Nas entrelinhas
Nas entrelinhas
Célio Braga volta a Goiânia e abre hoje na Galeria da FAV a mostra Abstrações para Morrer de Amor, primeira individual dele na cidade em duas décadas
Detalhe da instalação de Célio Braga: concepção minimalista
"Nos últimos dois anos, tenho sentido vontade de ficar mais na minha terra. Embora tenha aquele sentimento comum de desterro em qualquer lugar, sinto que preciso estar mais perto da minha cultura"
Fitinhas do Senhor do Bonfim da Bahia e bulas de remédio dadas por amigos e parentes são cobertas por várias camadas de tinta branca. Para quem olha de longe, fica difícil perceber que mesmo assim pontos dos textos ainda estão visíveis. Ao mesmo tempo, parte desse emaranhando de letras em negro se encontra com linhas coloridas a lápis de cor. Convidado instantaneamente a se aproximar mais para visualizar melhor a obra de concepção minimalista, o espectador descobre que o que parecia ter somente uma camada de longe é na verdade uma sobreposição de superfícies.
A instalação de 28 elementos da exposição Abstrações para Morrer de Amor , que o artista plástico Célio Braga abre hoje, às 10 horas, na Galeria da Faculdade de Artes Visuais (FAV) da UFG, realmente mexe com os sentidos do espectador. Esta é a primeira exposição individual do artista, que mostra sua evolução técnica e principalmente conceitual, após quase duas décadas sem expor sozinho em Goiânia, cidade onde deu os primeiros passos nas artes há 30 anos.
Atualmente divido entre São Paulo e Amsterdã, aos 45 anos, Célio Braga é dono de uma trajetória em que o acaso agiu a favor da lapidação de um talento. Natural de Guimarânia, pequena cidade situada no Triângulo Mineiro, o artista decidiu morar sozinho em Goiânia aos 17 anos, no início dos anos 80. Foi pouco depois de já ter caído na estrada para estudar em Uberlândia. Segundo filho de três, do comerciante João de Paula Braga e da professora Dalice Braga, ele havia decidido que era hora de crescer buscando novos horizontes.
Ousadias
Na capital goianiense, Célio chegou a frequentar três diferentes cursos universitários - Administração, Serviço Social e Psicologia -, mas não terminou nenhum. Queria mesmo era produzir arte. "Eu pensava em estudar artes plásticas, mas achava que aquele não era o momento e o lugar", lembra o artista. Acabou desenvolvendo inicialmente técnicas autodidatas. Mais a seguir, passou a também causar polêmica com temas ousados, mesmo para o produtivo e provocativo mercado da arte goianiense dos anos 80.

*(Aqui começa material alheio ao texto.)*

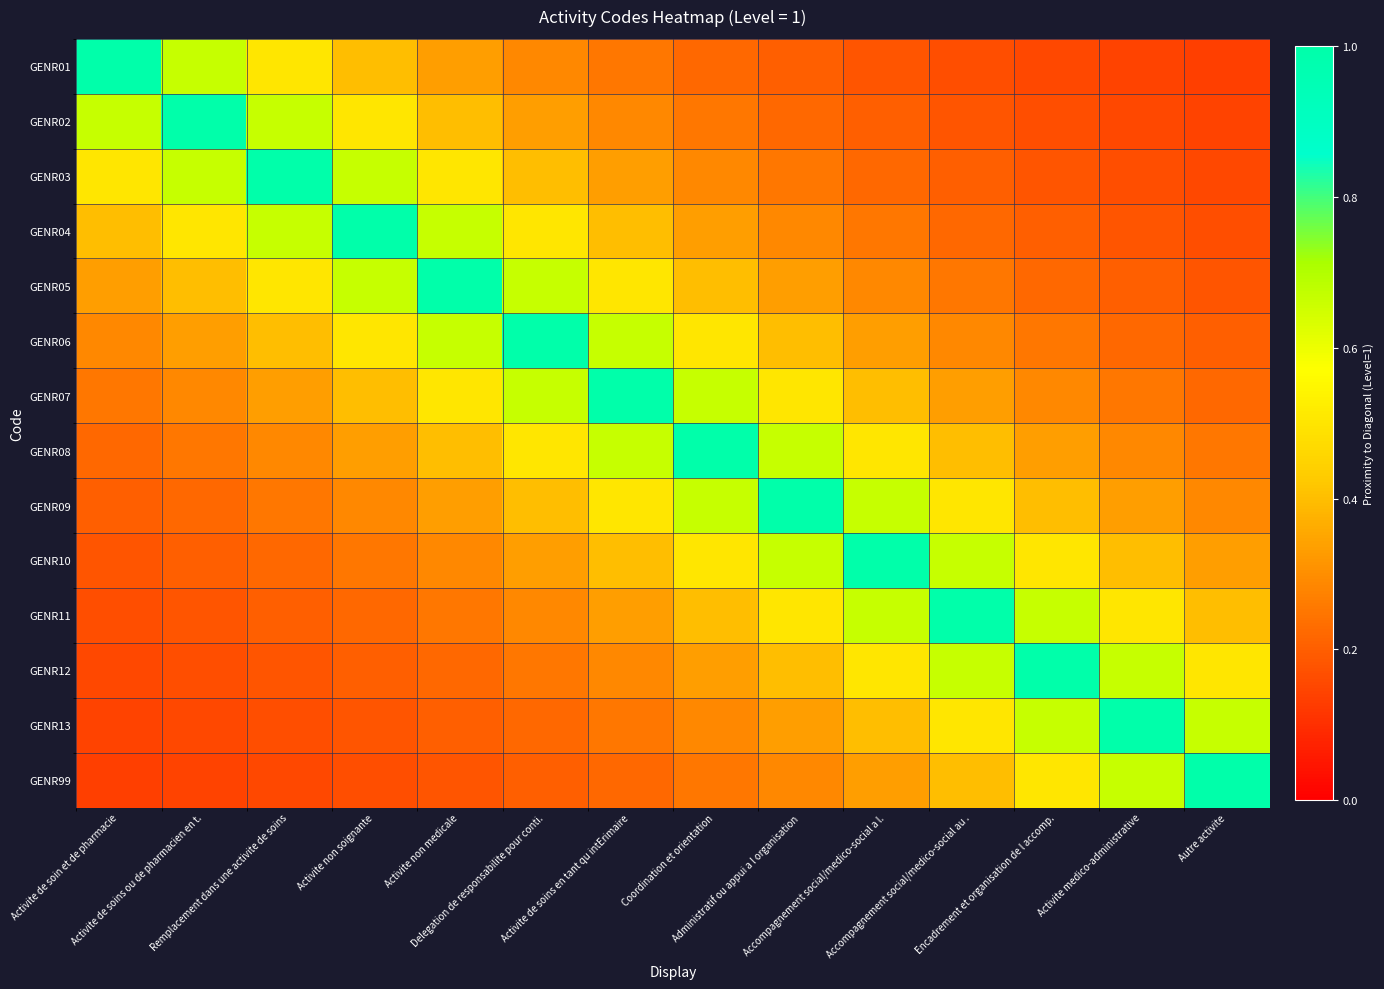

What is the minimum value shown in the chart?

0.1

Nesta época, diferentemente do tom minimalista em que se sobressai agora, sua arte foi vista como questionadora, mesmo que já se apresentasse com as nuances de atualmente, como quando retrata a fragilidade do corpo humano. Foi assim que explorou, com cores, formas e furor, temáticas sociais ainda hoje atuais.
Pintava, por exemplo, nus masculinos em cenas homossexuais. Não que essa verve tenha sumido, diz ele. Ela apenas mudou de foco. Mas então o que diferencia o Célio Braga desta época com o de agora? "Uma pergunta complexa de responder", diz o próprio artista, antes de uma breve pausa. "Acho que foi o conhecimento. Naquela época tudo era intuitivo. Passei, principalmente, por um amadurecimento técnico", avalia-se o dono de estética agora mais adepta das entrelinhas.